The beautiful sandy beach, with its pine trees, sand dunes and colourful beach huts, is Wells' most famous feature. Walk for 1.5 miles or so along the golden sands and you'll end up in Holkham. Gwyneth Paltrow walked across this very beach during the closing scenes of Shakespeare in Love. Whether you decide to collect shells, fly a kite or build a sand castle, this is a designated Area of Outstanding Natural Beauty and deservedly so! For nature lovers, you can spot oyster catchers and ringed plovers, who nest on the beach, along with some common and little terns.
Beach Huts and Pine Woods
No visit to Wells is complete without a visit to the renowned colourful beach huts. Wells is as synonymous with beach huts as Southwold on the Suffolk Coast. Walking barefoot along the beach and reading the names of all the different beach huts is a great way to spend a sunny morning, and why not take a camera and your pet dog along too! The beach huts are set against a backdrop of mature pines, planted over a hundred years ago. Wander through the woods and you might spot grey squirrels and rare birds. The pinewoods can be accessed via the Wells beach car park, or directly from the beach via numerous sets of wooden steps.
The Quay and The Granary
The busy fishing Quay is an ever popular attraction. Children fish for crabs from the edge of the quay, and frequent the amusement arcade, the ice cream stall and the sweet shop. You can buy cockles and crab sticks from the fish stall and watch the fishing boats come and go. The freshly caught seafood is a speciality in many of the local restaurants, and eating fish 'n chips on the quay is a popular pastime. One of the main industries of the town in the 19th century was malting. Some of the granaries and maltings still exist, and an impressive feature of the harbour is the large granary building with its distinctive overhanging gantry. Built in 1903, the granary has been turned into luxury flats with magnificent views of the harbour.

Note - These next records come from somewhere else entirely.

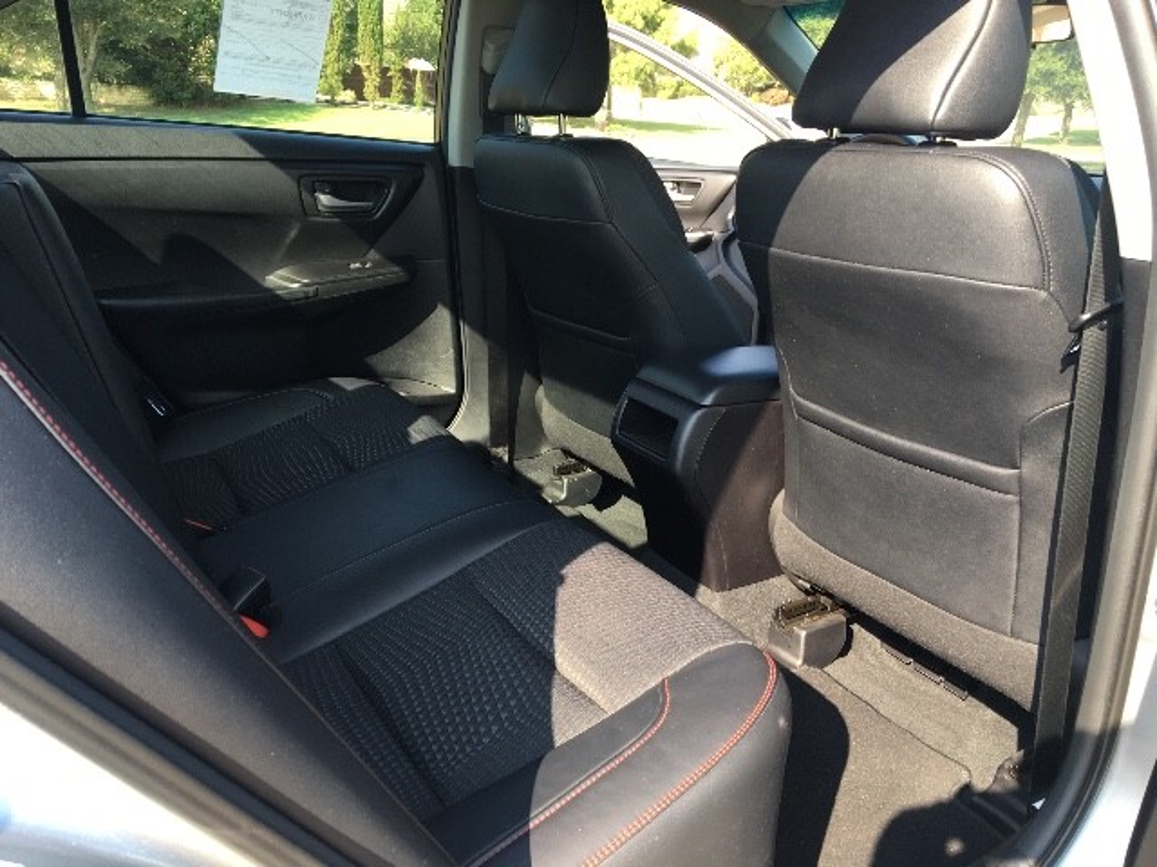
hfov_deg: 61.7
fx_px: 969
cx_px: 578
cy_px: 434
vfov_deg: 48.2
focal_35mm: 29
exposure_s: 1/129
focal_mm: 4.15
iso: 25
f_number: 2.2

Miniature Train and Mile Walk
If you like to travel in style, catch the miniature steam train that takes you the mile or so down to the beach. Wells Harbour Railway (to give you its official name) is situated in the town centre along Beach Road. Four steam and diesel trains (Edmund, Densil, Howard and Weasel) operate on a 10¼" gauge railway track. They run approximately every 15 minutes from the town and harbour, down to the Pinewoods Holiday Park and beach. It is THE way to travel down to the beach, and kids absolutely love it. The best way to return to town is by walking along the raised footpath which affords great views over the channel and salt marshes, the harbour and the town itself.
The most eagerly awaited annual event in Wells is the Summer Carnival. A week of family fun including live music, performances, competitions, fun-runs and BBQs. This culminates in a Carnival procession of floats and fancy-dress which starts and finishes at the Buttlands, winding its way around the town. The recently crowned Carnival Queen also joins the procession. The Carnival is enjoyed by both residents and visitors, and traditional seaside activities include a sand-castle competition, town crier competition and gillying on the quay. It also raises funds for local charities.
Wells Carnival website: www.wellscarnival.co.uk
Photo provided by: www.cycoze.com
At the top of Staithe Street, in the heart of Wells, lies the Buttlands, a quiet, leafy green lined with lime trees and elegant Georgian and Victorian houses. The name originates from the days it was used for archery practice. It is home to The Crown Hotel, a former coaching inn from the 16th century, and the Globe Inn. Enjoy a casual meal in the bar or more formal dining in the restaurant at the Crown, or a pint of local beer and some honest, home cooked food at the Globe. Various events are held in the square during the year, such as Morris Dancing in May.